Caminho Velho da Estrada Real, sul de Minas Gerais, erguida a 1.444 metros no alto da Serra da Mantiqueira. É onde está situada São Thomé das Letras, uma cidade única onde as pedras refletem uma intensa cor prateada. Do alto onde está a cidade vislumbra-se um intenso vale verde que abriga inúmeras nascentes, cachoeiras e muitas cavernas que dizem não ter fim.


Por Cacaio Six
Fotos Jean Yves Donnard


As lendas e as muitas estórias — e também histórias — fizeram de São Thomé das Letras uma cidade esotérica, mística, conhecida em todo o Brasil e também no exterior.

A origem desta “cidade de pedra” — título inspirado pela extração de pedras de quartzito, base da economia local —, é explicada por uma lenda:

“João Antão, escravo da Fazenda Campo Alegre, cujo romance com a irmã de seu senhor, o Capitão João Francisco Junqueira, havia sido descoberto, refugiou-se em uma gruta no alto da serra, onde passou a viver da pesca, frutos e raízes da região.

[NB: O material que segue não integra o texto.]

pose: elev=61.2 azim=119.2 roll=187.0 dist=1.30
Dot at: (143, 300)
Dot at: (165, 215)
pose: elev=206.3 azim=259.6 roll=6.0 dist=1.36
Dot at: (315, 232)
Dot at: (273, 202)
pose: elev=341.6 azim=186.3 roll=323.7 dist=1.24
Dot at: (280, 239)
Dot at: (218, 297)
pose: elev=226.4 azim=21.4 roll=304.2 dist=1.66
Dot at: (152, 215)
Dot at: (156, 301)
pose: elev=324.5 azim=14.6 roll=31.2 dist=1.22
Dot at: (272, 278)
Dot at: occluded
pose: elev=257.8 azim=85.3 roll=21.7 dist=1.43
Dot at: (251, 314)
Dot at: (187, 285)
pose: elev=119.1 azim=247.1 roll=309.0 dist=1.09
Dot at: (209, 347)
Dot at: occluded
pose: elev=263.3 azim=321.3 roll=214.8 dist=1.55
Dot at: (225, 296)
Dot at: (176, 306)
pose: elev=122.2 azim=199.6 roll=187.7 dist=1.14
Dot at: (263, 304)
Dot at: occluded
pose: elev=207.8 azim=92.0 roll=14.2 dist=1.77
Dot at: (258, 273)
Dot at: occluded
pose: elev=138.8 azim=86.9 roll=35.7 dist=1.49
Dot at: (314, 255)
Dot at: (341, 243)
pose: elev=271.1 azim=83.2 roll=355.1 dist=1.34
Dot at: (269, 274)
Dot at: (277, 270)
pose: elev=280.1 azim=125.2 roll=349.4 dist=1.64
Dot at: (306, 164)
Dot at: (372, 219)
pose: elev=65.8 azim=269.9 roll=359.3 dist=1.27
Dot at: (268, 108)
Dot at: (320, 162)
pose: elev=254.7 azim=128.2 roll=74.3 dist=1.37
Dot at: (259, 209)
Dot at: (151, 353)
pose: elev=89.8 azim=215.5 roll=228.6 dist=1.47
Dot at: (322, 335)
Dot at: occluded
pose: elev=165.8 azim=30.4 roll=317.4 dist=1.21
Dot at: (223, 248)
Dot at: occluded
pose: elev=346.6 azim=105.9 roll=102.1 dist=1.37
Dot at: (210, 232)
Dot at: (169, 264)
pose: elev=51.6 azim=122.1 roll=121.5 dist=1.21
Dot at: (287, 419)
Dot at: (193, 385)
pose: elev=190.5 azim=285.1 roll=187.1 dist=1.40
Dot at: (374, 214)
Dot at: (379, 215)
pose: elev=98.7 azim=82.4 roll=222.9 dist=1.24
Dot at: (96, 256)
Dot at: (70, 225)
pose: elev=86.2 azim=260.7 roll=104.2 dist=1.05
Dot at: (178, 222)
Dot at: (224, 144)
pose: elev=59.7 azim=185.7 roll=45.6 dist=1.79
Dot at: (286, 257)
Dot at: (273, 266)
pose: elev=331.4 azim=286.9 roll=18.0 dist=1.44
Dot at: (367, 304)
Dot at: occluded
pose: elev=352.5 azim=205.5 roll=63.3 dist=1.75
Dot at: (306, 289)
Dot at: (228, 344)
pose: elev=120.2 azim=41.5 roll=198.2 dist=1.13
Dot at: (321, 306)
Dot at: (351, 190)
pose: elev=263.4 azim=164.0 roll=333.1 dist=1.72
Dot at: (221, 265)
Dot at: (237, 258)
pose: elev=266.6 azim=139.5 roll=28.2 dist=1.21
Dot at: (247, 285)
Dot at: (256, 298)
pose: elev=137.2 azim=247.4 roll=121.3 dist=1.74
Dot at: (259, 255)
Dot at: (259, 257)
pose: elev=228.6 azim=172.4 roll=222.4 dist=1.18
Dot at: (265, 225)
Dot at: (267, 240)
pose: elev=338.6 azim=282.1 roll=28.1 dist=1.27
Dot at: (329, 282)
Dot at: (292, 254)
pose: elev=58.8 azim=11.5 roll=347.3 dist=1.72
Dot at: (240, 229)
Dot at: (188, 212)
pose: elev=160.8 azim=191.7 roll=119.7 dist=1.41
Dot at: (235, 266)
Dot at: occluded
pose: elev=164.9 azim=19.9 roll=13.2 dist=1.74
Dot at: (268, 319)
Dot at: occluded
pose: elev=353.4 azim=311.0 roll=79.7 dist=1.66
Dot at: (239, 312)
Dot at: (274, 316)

Um dia, um senhor de vestes brancas apareceu para o escravo, lhe entregou um bilhete e disse que se ele o entregasse ao capitão, este o perdoaria.

Ao ler o bilhete, o Capitão lhe ordenou que o levasse até a gruta, onde encontraram uma imagem de São Tomé entalhada em madeira.

João Francisco, homem profundamente religioso, recolheu a imagem e a levou para casa. Porém, a imagem sumiu e reapareceu na gruta por várias vezes.

Acreditando ser um milagre, o Capitão mandou erguer uma capela no local, onde, em 1785, foi construída a Igreja Matriz, originando assim o povoado; dizem que o filho do Capitão, Gabriel Francisco Junqueira, o Barão de Alfenas, título este concedido por D. Pedro II, foi sepultado debaixo do altar da igreja”. A Igreja Matriz , de estilo barroco, guarda importantes tesouros do patrimônio histórico, artístico e arquitetônico: os altares são em estilo rococó, várias imagens de madeira do século XVIII decoram o ambiente e a nave principal é embelezada por magnífica pintura de Mestre Joaquim José da Natividade.

A origem do nome da cidade deve-se à aparição do santo e às inscrições rupestres encontradas na entrada da gruta. Porém, como reza outra lenda, não se sabe se as incrições foram feitas pelos índios cataguases — antigos moradores da região — ou se foram palavras deixadas pelo santo.

Outro importante diferencial de São Thomé das Letras, são as construções que existem na cidade. Elas são feitas com as pedras extraídas no solo do município, que depois são cuidadosamente cortadas e empilhadas uma a uma, sem levar qualquer tipo de argamassa. Todas as contruções oferecem incrível segurança e firmeza, assim como os edifíos do século XVIII.

Foi inspirado na vida simples e pacata desta cidade pródiga em lendas e profundamente emocionado pela passagem de um circo mambembe, que o fotógrafo Jean Yves Donnard concebeu este ensaio fotográfico, realizado no início dos anos 80. Portanto, há quase 30 anos.